[Available data — start]
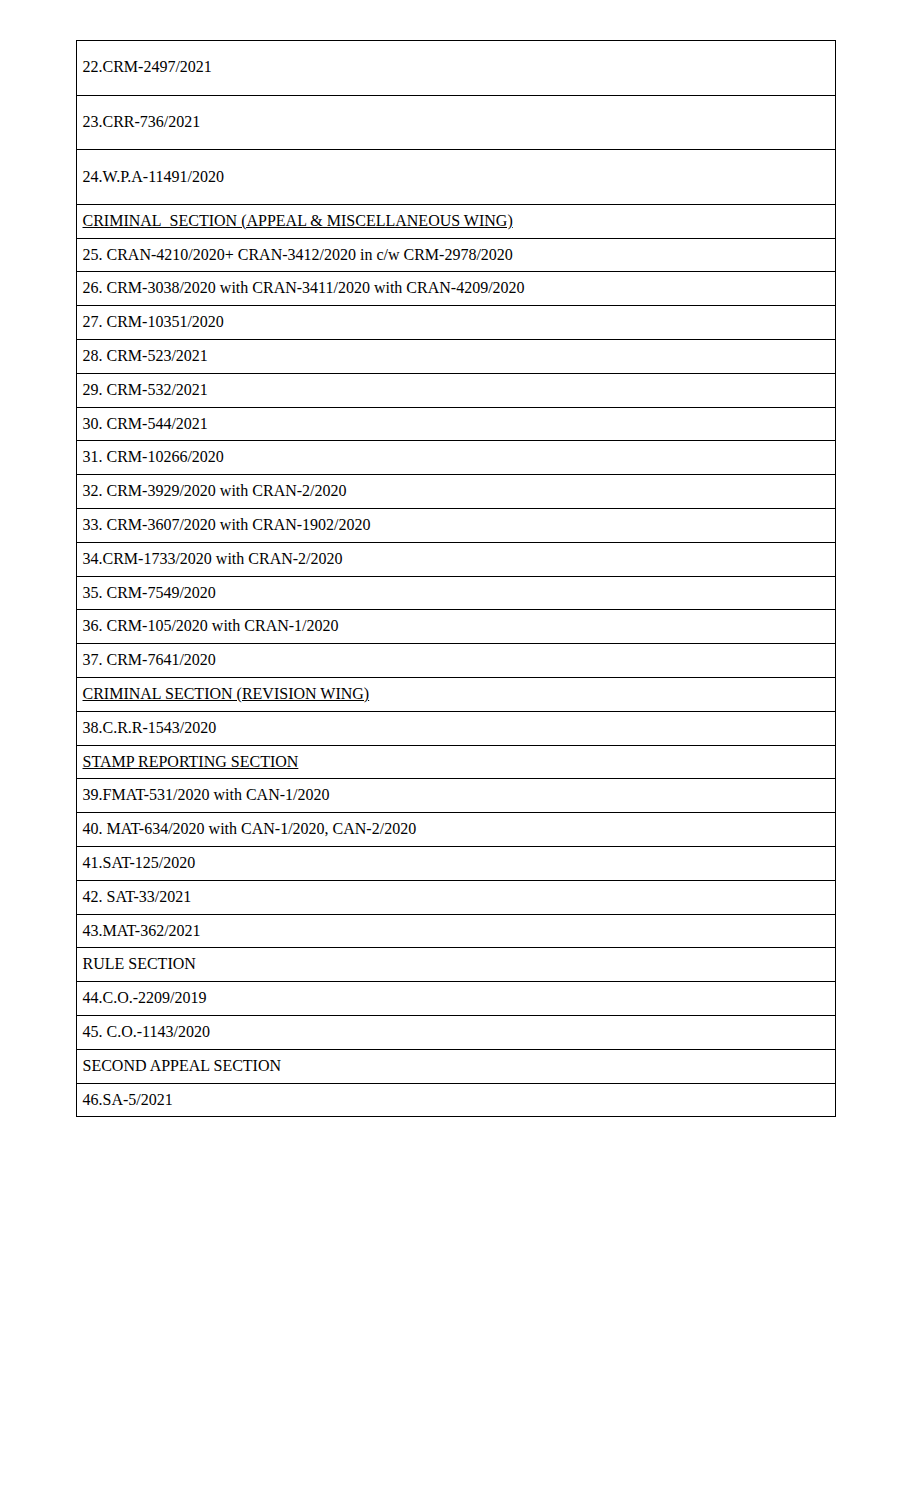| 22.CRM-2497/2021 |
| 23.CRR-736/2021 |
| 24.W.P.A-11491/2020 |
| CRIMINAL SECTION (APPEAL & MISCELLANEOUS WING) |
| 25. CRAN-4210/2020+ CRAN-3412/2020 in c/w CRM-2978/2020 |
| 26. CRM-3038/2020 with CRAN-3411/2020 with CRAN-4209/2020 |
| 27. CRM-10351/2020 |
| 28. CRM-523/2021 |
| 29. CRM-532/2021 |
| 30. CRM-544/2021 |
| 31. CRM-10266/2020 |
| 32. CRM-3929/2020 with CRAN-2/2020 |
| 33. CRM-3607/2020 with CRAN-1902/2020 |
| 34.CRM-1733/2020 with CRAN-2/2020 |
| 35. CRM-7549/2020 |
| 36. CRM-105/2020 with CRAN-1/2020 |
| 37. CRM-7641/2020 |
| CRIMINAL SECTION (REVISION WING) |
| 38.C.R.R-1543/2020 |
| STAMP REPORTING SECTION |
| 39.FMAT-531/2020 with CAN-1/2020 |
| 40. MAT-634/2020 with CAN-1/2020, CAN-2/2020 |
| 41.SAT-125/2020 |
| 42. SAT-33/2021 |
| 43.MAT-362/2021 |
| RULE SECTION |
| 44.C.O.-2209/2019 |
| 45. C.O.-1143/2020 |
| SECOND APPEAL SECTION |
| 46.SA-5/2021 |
[Available data — finish]
### What you have to do
Reproduce exactly the line bearing "31. CRM-10266/2020 |" and all the lines that come after it in the records above; add nothing.

### Response area
| 31. CRM-10266/2020 |
| 32. CRM-3929/2020 with CRAN-2/2020 |
| 33. CRM-3607/2020 with CRAN-1902/2020 |
| 34.CRM-1733/2020 with CRAN-2/2020 |
| 35. CRM-7549/2020 |
| 36. CRM-105/2020 with CRAN-1/2020 |
| 37. CRM-7641/2020 |
| CRIMINAL SECTION (REVISION WING) |
| 38.C.R.R-1543/2020 |
| STAMP REPORTING SECTION |
| 39.FMAT-531/2020 with CAN-1/2020 |
| 40. MAT-634/2020 with CAN-1/2020, CAN-2/2020 |
| 41.SAT-125/2020 |
| 42. SAT-33/2021 |
| 43.MAT-362/2021 |
| RULE SECTION |
| 44.C.O.-2209/2019 |
| 45. C.O.-1143/2020 |
| SECOND APPEAL SECTION |
| 46.SA-5/2021 |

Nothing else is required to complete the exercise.